Open Bug 1488950 Opened 6 years ago Updated 2 years ago

[css-position][css-sticky] Negative margin, sibling element flow placement, containing block overflow compatibility between chrome/safari/firefox

Categories

(Core :: Layout: Positioned, defect)

63 Branch
defect

Tracking

()

UNCONFIRMED

People

(Reporter: hi, Unassigned)

Details

Attachments

(1 file, 1 obsolete file)

User Agent: Mozilla/5.0 (Macintosh; Intel Mac OS X 10.12; rv:63.0) Gecko/20100101 Firefox/63.0
Build ID: 20180830010250

Steps to reproduce:

Steps to reproduce the problem:
1. Open up chrome canary, safari tech preview, and firefox nightly.
2. Go to this test case in each browser -> http://next.plnkr.co/edit/e5bsCLIIF5rtiFOJ?preview
3. Notice how each browser treats negative margins on the green sticky element differently.
4. The case highlights differences in...

- Inaccessible overflow at start edge
- Negative margin on the top edge creating "negative" margin on subsequent sibling element
- Negative margin on the top edge treated differently based upon containing block being the scrolling block with padding or not?
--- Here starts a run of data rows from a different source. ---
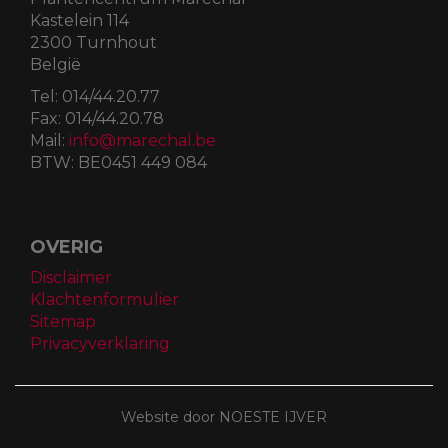
Kastelein 114
2300 Turnhout
België
Tel:
014/44.20.77
Fax:
014/44.20.78
Mail:
info@marechal.be
BTW:
BE0451 449 084
OVERIG
Disclaimer
Klachtenformulier
Sitemap
Privacyverklaring
Website door NOESTE IJVER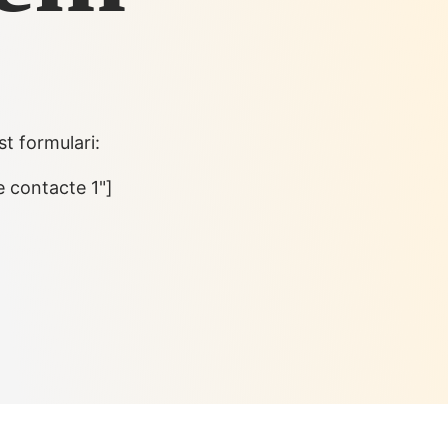
t formulari:
e contacte 1"]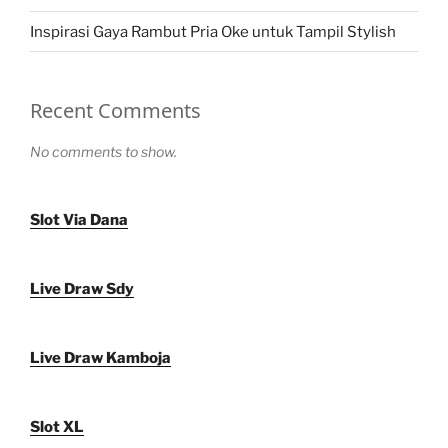
Inspirasi Gaya Rambut Pria Oke untuk Tampil Stylish
Recent Comments
No comments to show.
Slot Via Dana
Live Draw Sdy
Live Draw Kamboja
Slot XL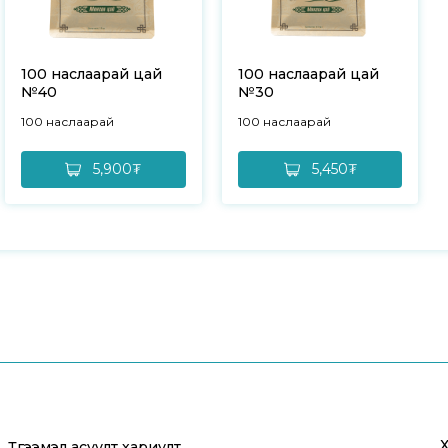
100 наслаарай цай
100 наслаарай цай
№40
№30
100 наслаарай
100 наслаарай
5,900₮
5,450₮
Түгээмэл асуулт хариулт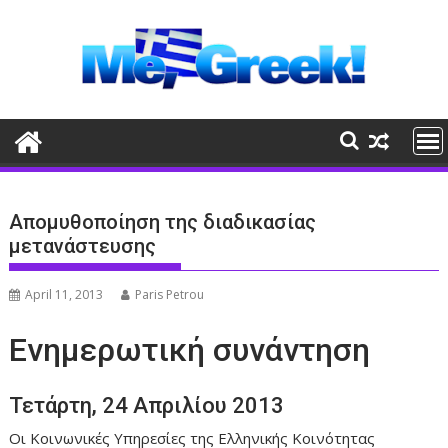
Skip
to
content
Απομυθοποίηση της διαδικασίας
μετανάστευσης
April 11, 2013
Paris Petrou
Ενημερωτική συνάντηση
Τετάρτη, 24 Απριλίου 2013
Οι Κοινωνικές Υπηρεσίες της Ελληνικής Κοινότητας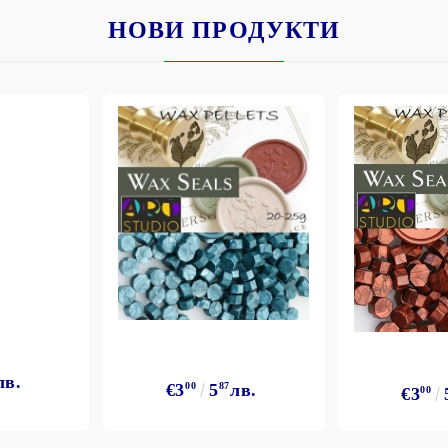
НОВИ ПРОДУКТИ
Моят профил
Вход
Регистрация
BGN
EUR
BG
EN
лв.
€3
00
5
87
лв.
€3
00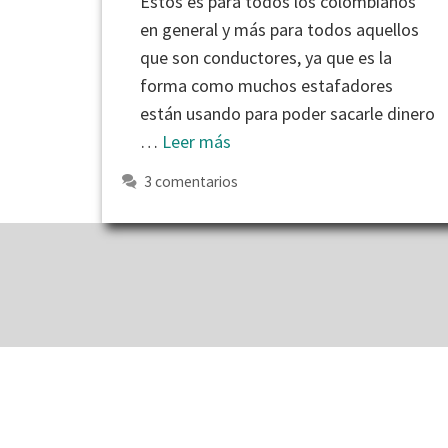
Estos es para todos los colombianos
en general y más para todos aquellos
que son conductores, ya que es la
forma como muchos estafadores
están usando para poder sacarle dinero
…
Leer más
3 comentarios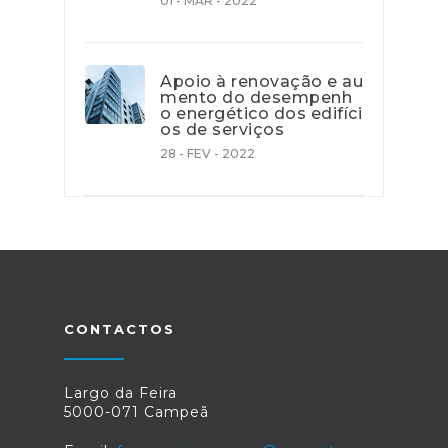
01 - MAR - 2022
Apoio à renovação e au
mento do desempenh
o energético dos edifíci
os de serviços
28 - FEV - 2022
CONTACTOS
Largo da Feira
5000-071 Campeã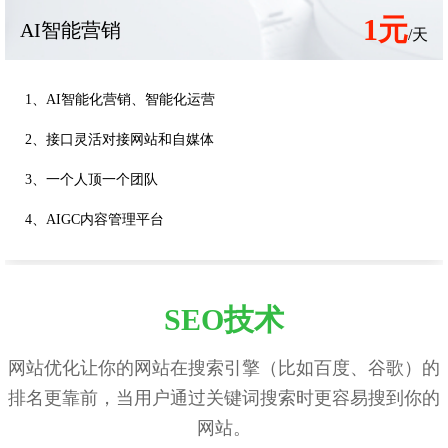
1元
AI智能营销
/天
1、AI智能化营销、智能化运营
2、接口灵活对接网站和自媒体
3、一个人顶一个团队
4、AIGC内容管理平台
SEO技术
网站优化让你的网站在搜索引擎（比如百度、谷歌）的
排名更靠前，当用户通过关键词搜索时更容易搜到你的
网站。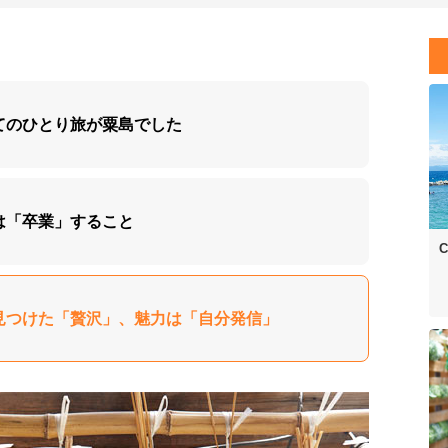
初めてのひとり旅が粟島でした
標は「卒業」すること
C
島で見つけた「贅沢」、魅力は「自分発信」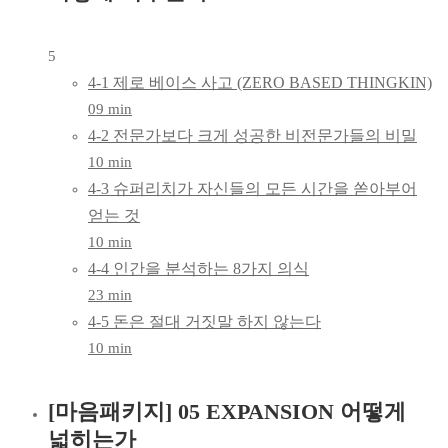
5
4-1 제로 베이스 사고 (ZERO BASED THINGKIN)
09 min
4-2 전문가보다 크게 성공한 비전문가들의 비밀
10 min
4-3 슈퍼리치가 자신들의 모든 시간을 쏟아부어
얻는 것
10 min
4-4 인간을 분석하는 8가지 의식
23 min
4-5 돈은 절대 거짓말 하지 않는다
10 min
[마음패키지] 05 EXPANSION 어떻게
넓히는가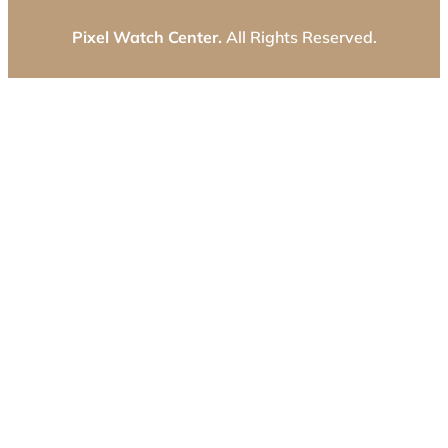
Pixel Watch Center.
All Rights Reserved.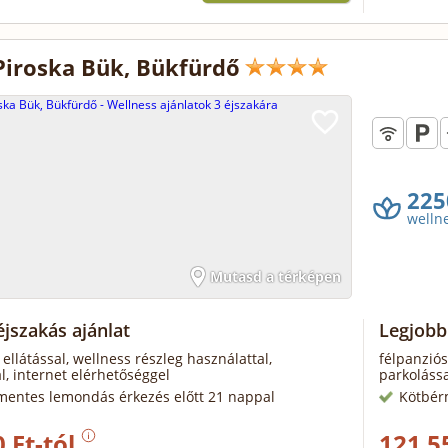
Piroska Bük, Bükfürdő
225
welln
Mutasd a térképen
jszakás ajánlat
Legjobb
 ellátással, wellness részleg használattal,
félpanziós
l, internet elérhetőséggel
parkolássa
mentes lemondás érkezés előtt 21 nappal
Kötbér
 Ft-tól
121 5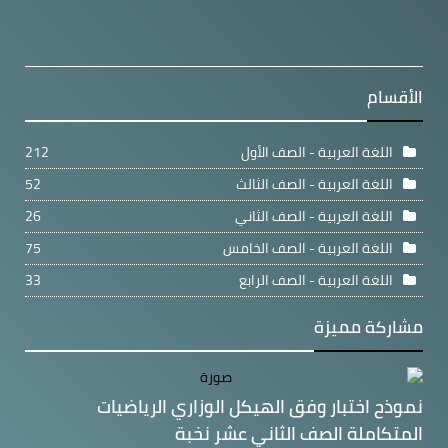
الأقسام
اللغة العربية - الصف الأول
212
اللغة العربية - الصف الثالث
52
اللغة العربية - الصف الثاني
26
اللغة العربية - الصف الخامس
75
اللغة العربية - الصف الرابع
33
مشاركة مميزة
نموذح اختبار وفق الهيكل الوزاري الرياضيات
المتكاملة الصف الثاني عشر نخبة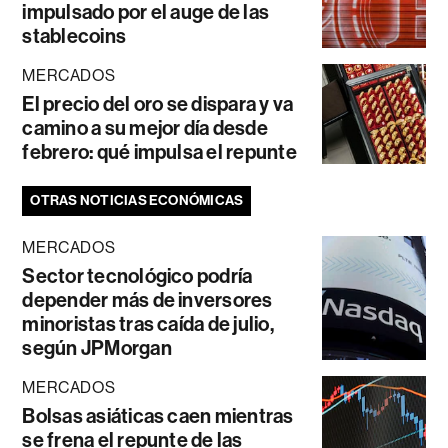
impulsado por el auge de las
stablecoins
MERCADOS
El precio del oro se dispara y va
camino a su mejor día desde
febrero: qué impulsa el repunte
OTRAS NOTICIAS ECONÓMICAS
MERCADOS
Sector tecnológico podría
depender más de inversores
minoristas tras caída de julio,
según JPMorgan
MERCADOS
Bolsas asiáticas caen mientras
se frena el repunte de las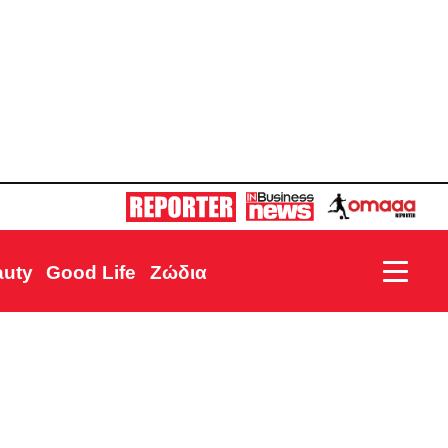
auty
Good Life
Ζώδια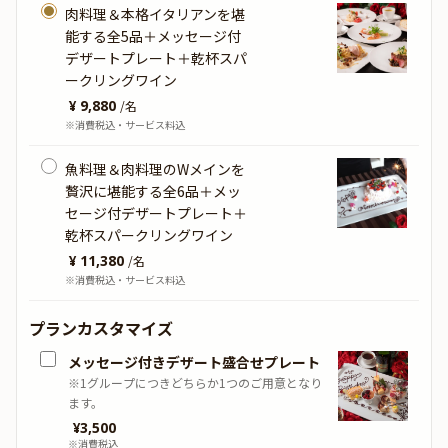
肉料理＆本格イタリアンを堪
能する全5品＋メッセージ付
デザートプレート＋乾杯スパ
ークリングワイン
¥ 9,880
/
名
※消費税込・サービス料込
魚料理＆肉料理のWメインを
贅沢に堪能する全6品＋メッ
セージ付デザートプレート＋
乾杯スパークリングワイン
¥ 11,380
/
名
※消費税込・サービス料込
プランカスタマイズ
メッセージ付きデザート盛合せプレート
※1グループにつきどちらか1つのご用意となり
ます。
¥
3,500
※消費税込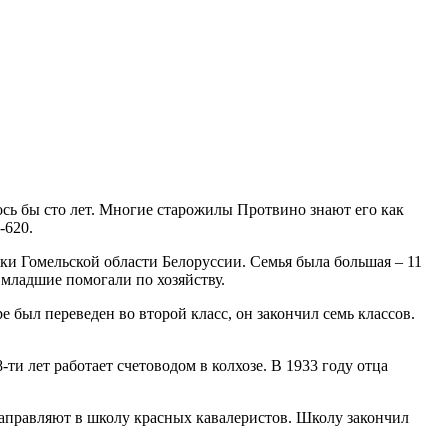
сь бы сто лет. Многие старожилы Протвино знают его как
-620.
яки Гомельской области Белоруссии. Семья была большая – 11
 младшие помогали по хозяйству.
е был переведен во второй класс, он закончил семь классов.
ти лет работает счетоводом в колхозе. В 1933 году отца
 направляют в школу красных кавалеристов. Школу закончил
The attached image shows screenshots of the same test case rendered in chrome canary (top), safari tech preview (middle), and firefox nightly (bottom).

Left side scrolling box has padding, right side scrolling box has a child inside it with equivalent padding values.


Actual results:

Major browsers rendering engines behave quite differently when dealing with negative margins on stickily positioned elements.


Expected results:

Uniform position sticky layout between major browsers.
In that this is about compatibility and not spec related, here are links to the same issue filed with other browsers.

- https://bugs.webkit.org/show_bug.cgi?id=189324
- https://bugs.chromium.org/p/chromium/issues/detail?id=881102

Good luck finding agreement.
Component: Untriaged → Layout: Positioned
Product: Firefox → Core
What does the spec say? Should an issue be filed against the spec if it's not clear enough?
(In reply to Emilio Cobos Álvarez (:emilio) from comment #2)
> What does the spec say? Should an issue be filed against the spec if it's
> not clear enough?

AFAIK the editor of that spec left. And nobody else in the group has really wanted to weigh in on any issues against the modules language on "sticky" in over a half a year. So I just figured it was more beneficial to bring to the vendors.
The only major difference between webkit and gecko is when the sticky element reaches the opposite edge of its containing block as it scrolls all the way to the end. Safari "grabbing" the sticky element earlier. *could be related to the age old padding-bottom on a scroller difference in gecko.

Blink has emerged to align with gecko regarding this case.

R(In reply to jonjohnjohnson from comment #5)

The only major difference between webkit and gecko is when the sticky
element reaches the opposite edge of its containing block as it scrolls all
the way to the end. Safari "grabbing" the sticky element earlier. *could be
related to the age old padding-bottom on a scroller difference in gecko.

Now it's just webkit that differs in how it treats margins when reaching the opposing boundary of a sticky offset edge? But only when the scroll containers content box plays the part of the SCR containing block? Also, it's definitely not related to the age old padding-bottom scroller compat.

So I s'pose this could be closed as far as gecko is concerned?